Synopsis of Article: The Wall Street Journal article provides a good discussion of some of the difficulties of using Price/Earnings ratios to measure stock market values. With the Dow closing on Friday, November 6, 1998 at 8975.46 (at 4 percent below its record high on July 17th) there is increased focused on P/E ratios and market valuation. Current P/E ratios range from 29 to 22 times earnings, depending on how earnings are measured. The article distinguishes between trailing versus future earnings, and discusses how analyst's optimism may bias forecasts of future earnings. The article also discusses reported earnings versus operating earnings, and presents arguments for and against using either of these measures. The Business Week article presents further discussion of the recent trend toward more aggressive accounting practices by many companies to manage their earnings, and the increasing acceptance of these practices by accountants and analysts.
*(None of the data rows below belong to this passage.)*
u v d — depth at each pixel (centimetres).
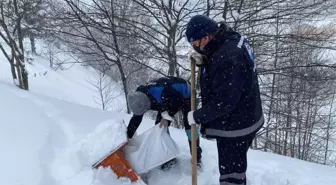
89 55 868
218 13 743
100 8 734
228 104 237
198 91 687
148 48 780
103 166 301
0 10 996
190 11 742
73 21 725
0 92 484
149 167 307
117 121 332
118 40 812
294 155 1575
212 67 240
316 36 786
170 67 759
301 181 351
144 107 301
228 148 270
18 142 327
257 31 812
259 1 761
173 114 319
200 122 257
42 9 840
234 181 278
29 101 471
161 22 762
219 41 244
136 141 317
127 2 770
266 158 411
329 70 870
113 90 2048
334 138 1789
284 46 840
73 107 499
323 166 414
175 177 329
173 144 314
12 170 278
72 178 292
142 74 1032
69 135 385
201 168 346
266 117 1184
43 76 2150
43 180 276
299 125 1203
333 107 1625
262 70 792
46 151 324
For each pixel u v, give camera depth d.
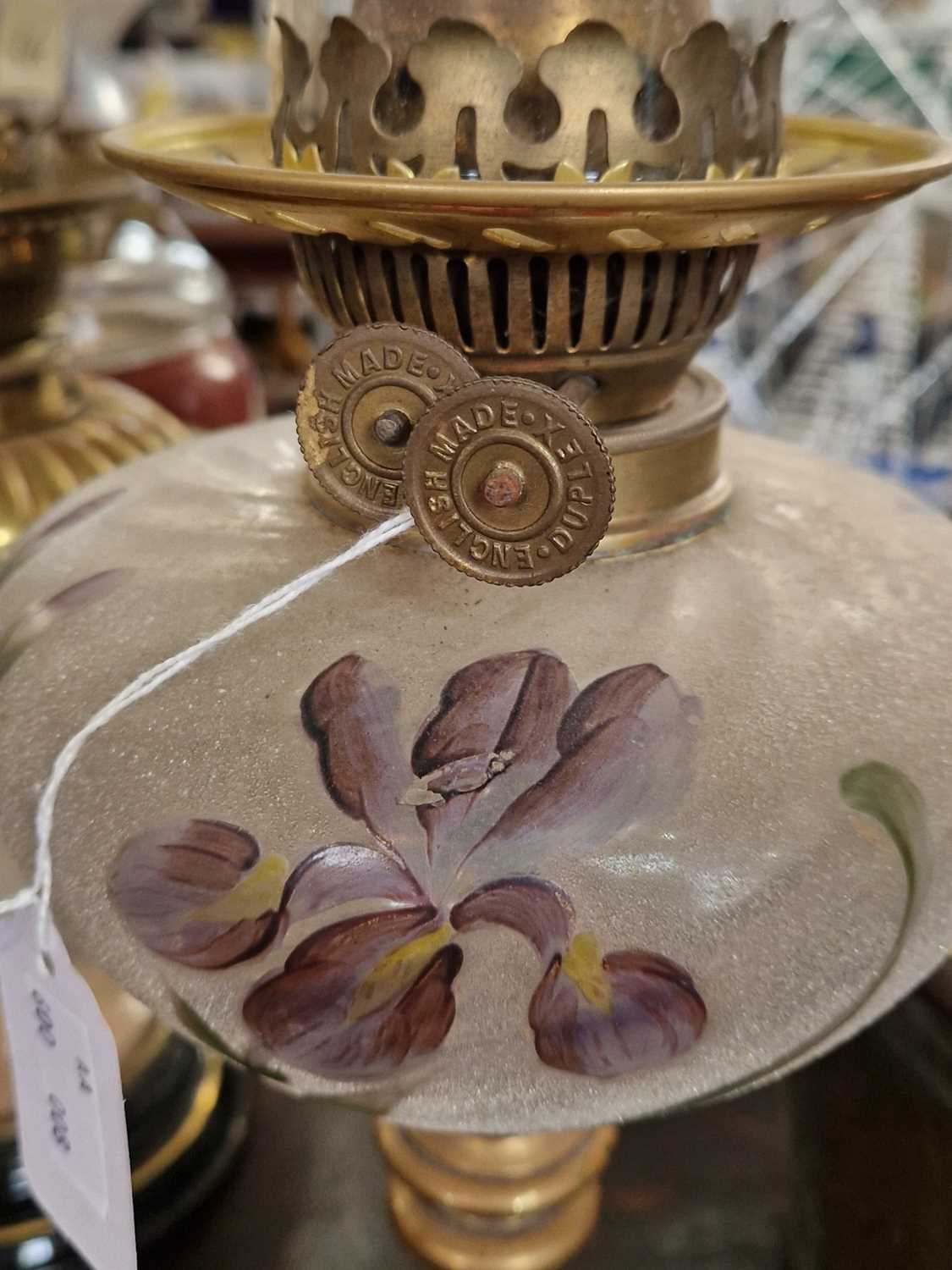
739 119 0.13
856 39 0.31
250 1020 0.12
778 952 0.12
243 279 0.41
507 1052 0.12
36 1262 0.19
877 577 0.14
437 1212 0.18
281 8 0.14
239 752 0.12
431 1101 0.12
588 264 0.12
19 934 0.13
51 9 0.21
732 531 0.14
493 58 0.12
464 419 0.11
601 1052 0.12
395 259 0.13
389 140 0.12
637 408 0.14
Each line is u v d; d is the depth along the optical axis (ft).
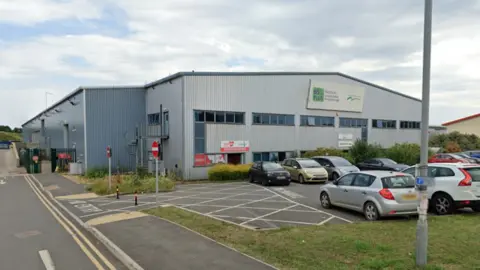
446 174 38.29
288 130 101.60
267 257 23.25
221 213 40.47
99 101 96.22
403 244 25.46
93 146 94.99
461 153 110.63
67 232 33.17
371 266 20.71
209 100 86.07
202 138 84.79
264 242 27.07
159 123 94.43
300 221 35.81
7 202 53.57
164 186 64.85
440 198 38.04
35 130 221.05
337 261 22.07
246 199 51.60
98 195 59.26
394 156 97.40
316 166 75.51
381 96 133.08
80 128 99.86
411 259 21.81
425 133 21.39
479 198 36.37
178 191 62.49
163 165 92.53
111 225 34.78
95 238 30.73
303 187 66.08
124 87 99.71
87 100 94.53
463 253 23.06
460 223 32.12
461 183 36.73
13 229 34.58
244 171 82.38
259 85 95.04
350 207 38.96
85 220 38.55
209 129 85.87
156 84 95.61
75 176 93.76
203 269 21.38
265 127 96.07
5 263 24.03
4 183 82.02
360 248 24.47
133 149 99.86
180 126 83.97
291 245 25.94
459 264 21.03
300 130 104.78
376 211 35.06
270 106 97.25
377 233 29.01
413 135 148.56
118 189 58.03
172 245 26.76
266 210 42.27
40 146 185.06
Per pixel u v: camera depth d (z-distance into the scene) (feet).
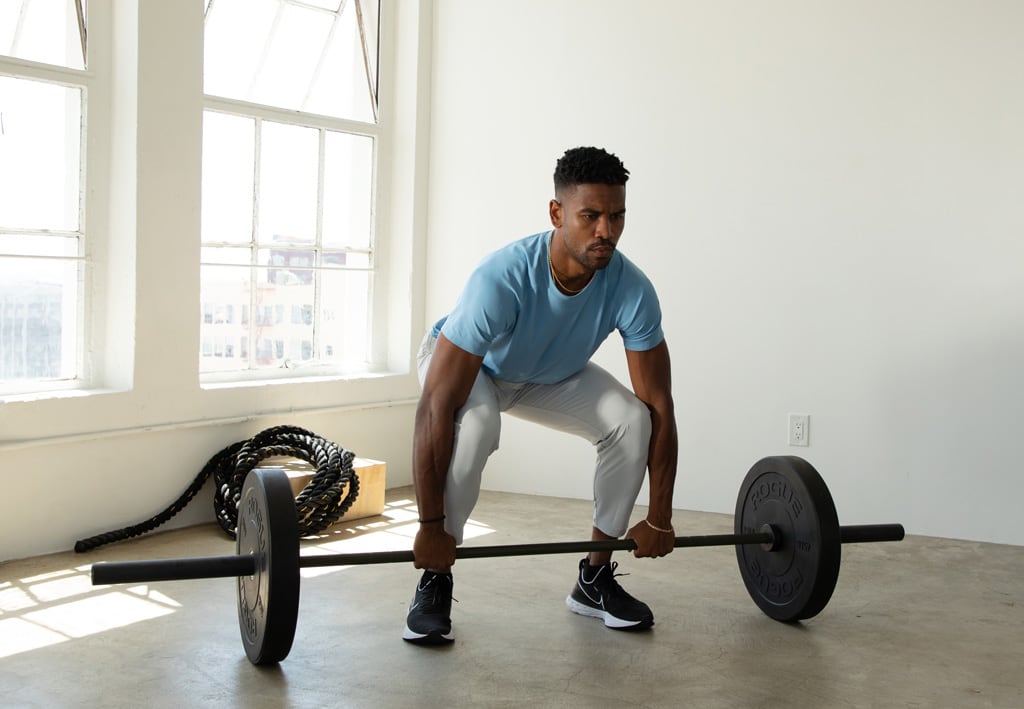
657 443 8.40
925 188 12.53
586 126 14.23
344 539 11.89
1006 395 12.26
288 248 13.91
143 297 11.67
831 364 13.09
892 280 12.74
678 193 13.76
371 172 14.97
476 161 14.88
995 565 11.28
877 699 7.34
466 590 9.91
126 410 11.57
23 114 11.01
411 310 15.10
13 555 10.66
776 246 13.29
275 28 13.55
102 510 11.43
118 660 7.85
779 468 8.68
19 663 7.76
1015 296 12.19
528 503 14.15
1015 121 12.10
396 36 15.02
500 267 7.75
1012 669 8.02
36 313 11.26
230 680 7.47
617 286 8.07
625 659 8.06
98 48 11.51
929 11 12.41
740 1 13.30
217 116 12.92
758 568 9.05
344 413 14.23
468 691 7.35
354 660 7.94
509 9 14.57
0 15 10.76
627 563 11.02
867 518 13.00
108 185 11.69
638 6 13.84
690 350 13.80
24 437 10.63
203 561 7.30
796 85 13.08
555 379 8.62
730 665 7.97
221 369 13.21
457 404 7.80
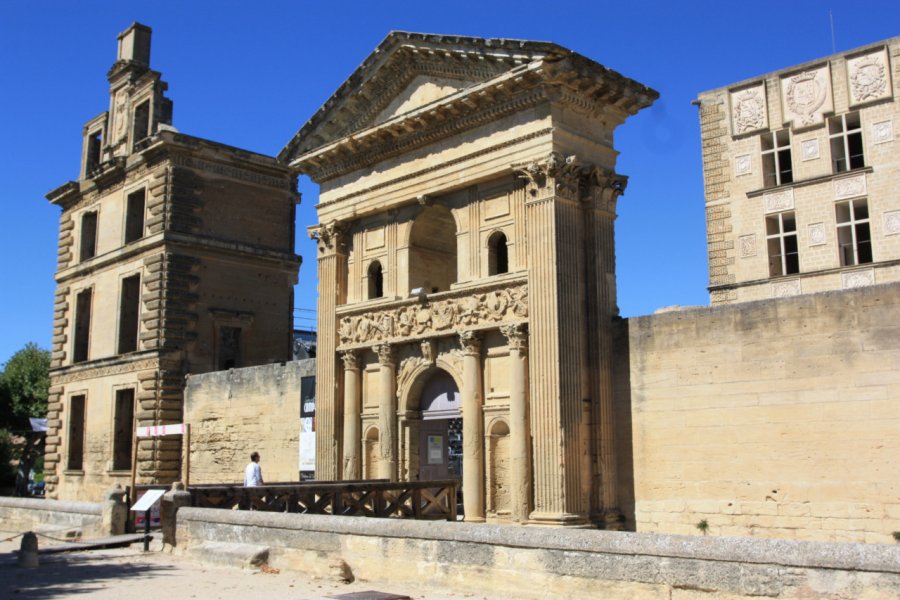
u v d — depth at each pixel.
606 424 28.56
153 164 49.25
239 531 21.36
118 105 54.81
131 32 54.88
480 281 30.19
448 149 31.77
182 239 47.69
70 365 54.47
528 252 28.86
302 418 39.94
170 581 18.98
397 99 34.06
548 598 15.00
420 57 32.41
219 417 44.62
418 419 33.00
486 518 29.47
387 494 27.52
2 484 75.56
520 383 28.64
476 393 30.08
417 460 32.78
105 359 50.72
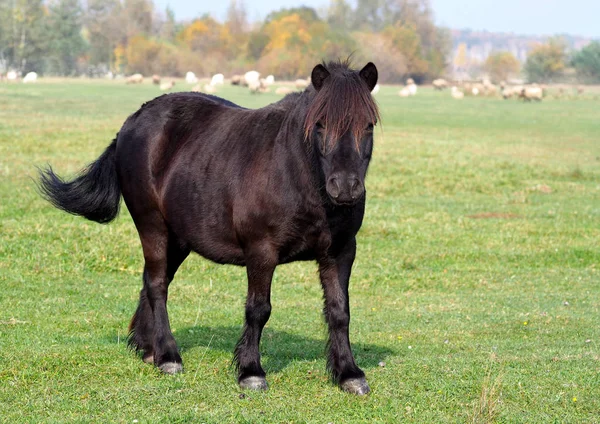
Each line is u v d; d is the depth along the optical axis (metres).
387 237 13.56
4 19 107.75
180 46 116.00
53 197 7.29
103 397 5.73
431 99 70.81
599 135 36.56
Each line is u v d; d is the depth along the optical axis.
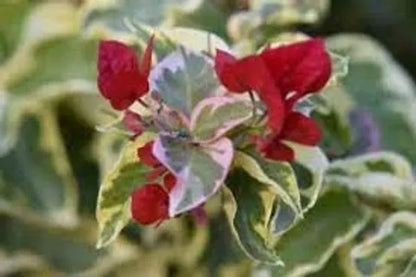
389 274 0.68
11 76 0.84
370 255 0.68
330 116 0.74
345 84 0.87
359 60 0.88
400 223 0.68
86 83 0.83
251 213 0.58
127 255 0.86
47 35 0.84
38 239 0.87
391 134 0.86
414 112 0.86
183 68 0.58
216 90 0.58
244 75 0.54
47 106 0.85
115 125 0.58
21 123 0.85
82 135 0.87
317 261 0.68
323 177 0.63
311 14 0.76
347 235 0.69
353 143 0.79
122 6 0.79
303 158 0.61
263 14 0.76
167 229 0.84
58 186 0.85
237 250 0.82
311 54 0.55
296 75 0.55
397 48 1.01
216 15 0.78
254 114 0.56
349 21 1.01
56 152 0.85
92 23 0.79
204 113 0.57
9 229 0.87
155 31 0.60
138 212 0.56
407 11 1.00
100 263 0.86
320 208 0.70
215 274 0.83
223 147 0.56
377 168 0.73
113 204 0.58
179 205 0.55
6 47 0.86
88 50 0.84
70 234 0.86
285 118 0.55
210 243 0.83
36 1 0.87
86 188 0.86
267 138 0.55
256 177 0.57
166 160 0.56
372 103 0.87
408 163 0.76
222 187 0.58
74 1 0.86
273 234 0.60
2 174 0.85
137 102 0.58
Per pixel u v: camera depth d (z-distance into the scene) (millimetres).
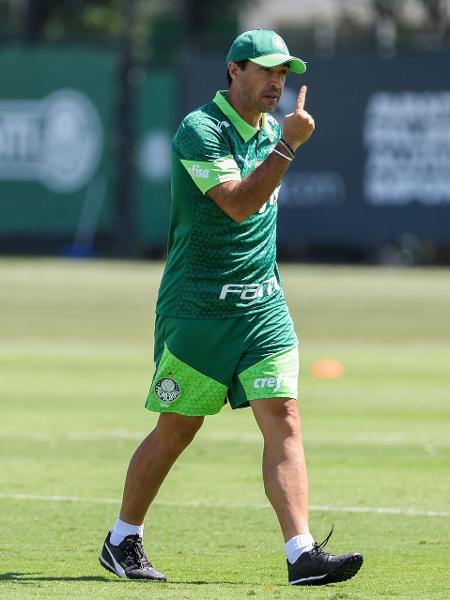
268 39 21234
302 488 21156
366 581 21906
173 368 21875
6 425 42125
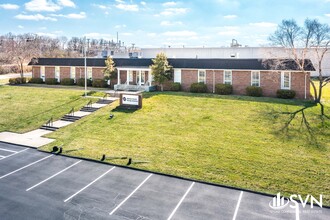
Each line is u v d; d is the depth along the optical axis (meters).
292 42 36.81
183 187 17.56
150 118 30.20
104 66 46.75
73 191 17.11
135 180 18.50
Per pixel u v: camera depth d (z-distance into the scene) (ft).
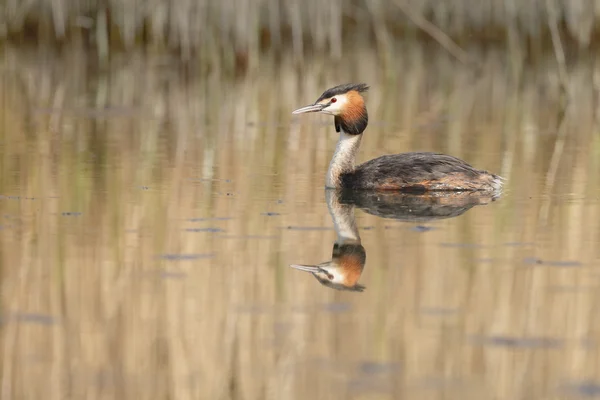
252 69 120.37
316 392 26.53
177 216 45.88
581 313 31.91
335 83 107.76
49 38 141.38
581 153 65.21
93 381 27.66
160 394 26.86
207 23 126.62
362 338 30.01
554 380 27.14
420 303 33.06
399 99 97.35
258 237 41.86
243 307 32.73
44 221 44.37
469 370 27.71
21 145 67.67
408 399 26.03
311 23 138.62
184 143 69.87
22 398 26.50
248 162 62.34
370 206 48.85
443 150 67.05
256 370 28.07
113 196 50.26
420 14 147.64
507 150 66.74
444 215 46.50
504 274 36.06
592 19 142.10
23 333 30.55
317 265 37.50
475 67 126.41
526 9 142.72
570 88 104.53
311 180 56.34
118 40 139.64
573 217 45.78
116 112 86.94
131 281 35.29
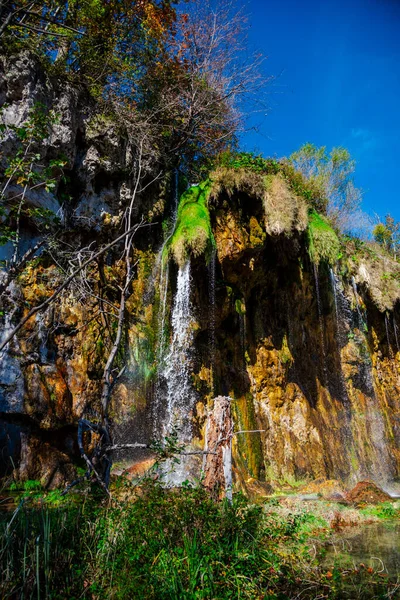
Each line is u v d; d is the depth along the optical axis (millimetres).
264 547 5066
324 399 13523
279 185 11688
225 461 5969
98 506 4605
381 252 19453
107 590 3734
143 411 9711
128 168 10336
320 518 7762
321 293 14133
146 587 3701
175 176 12500
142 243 10938
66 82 9328
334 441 12828
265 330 12531
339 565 5633
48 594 3527
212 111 13414
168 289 10547
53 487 7484
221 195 11242
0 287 5492
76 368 8875
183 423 9914
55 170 8781
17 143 8031
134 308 10258
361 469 13117
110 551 4016
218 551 4406
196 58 13367
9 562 3592
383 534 7309
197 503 4723
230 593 4094
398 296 17062
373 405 15500
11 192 8070
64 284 4801
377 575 5312
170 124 12477
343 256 15344
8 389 7621
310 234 12672
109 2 11062
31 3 5711
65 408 8227
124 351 9797
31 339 8234
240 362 11703
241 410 11047
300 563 5461
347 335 15133
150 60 12492
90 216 9688
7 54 8258
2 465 7230
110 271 9922
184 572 4004
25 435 7676
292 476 11062
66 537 4121
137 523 4238
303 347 13508
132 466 8188
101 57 10742
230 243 11125
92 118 9805
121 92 11711
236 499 5406
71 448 8242
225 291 11312
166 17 13016
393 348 18203
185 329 10195
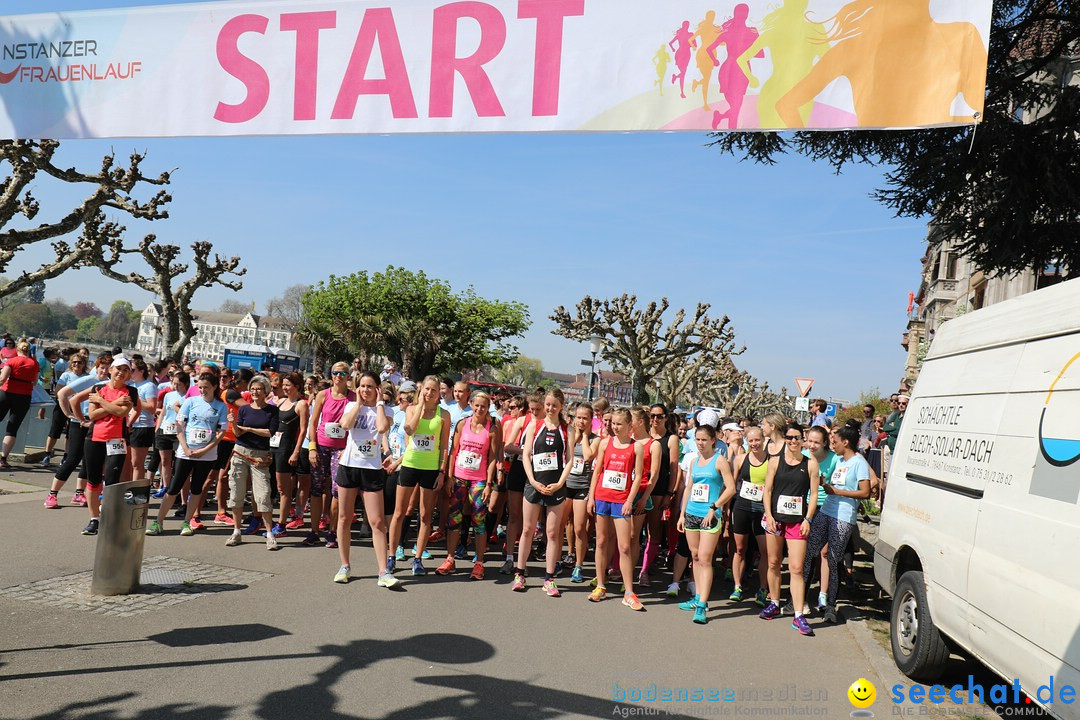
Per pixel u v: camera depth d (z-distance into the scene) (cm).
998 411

Given the recent quote from SEC Chairman Arthur Levitt, "I fear that we are witnessing an erosion in the quality of earnings, and therefore, the quality of financial reporting," the articles offer a good vehicle for discussing problems with accounting earnings and their relevance to common stock valuation.

Questions:

1. How do earnings impact common stock value?

2. Which is more relevant to common stock value, trailing earnings or future earnings?

3. Which are more relevant to common stock value, reported earnings or operating earnings?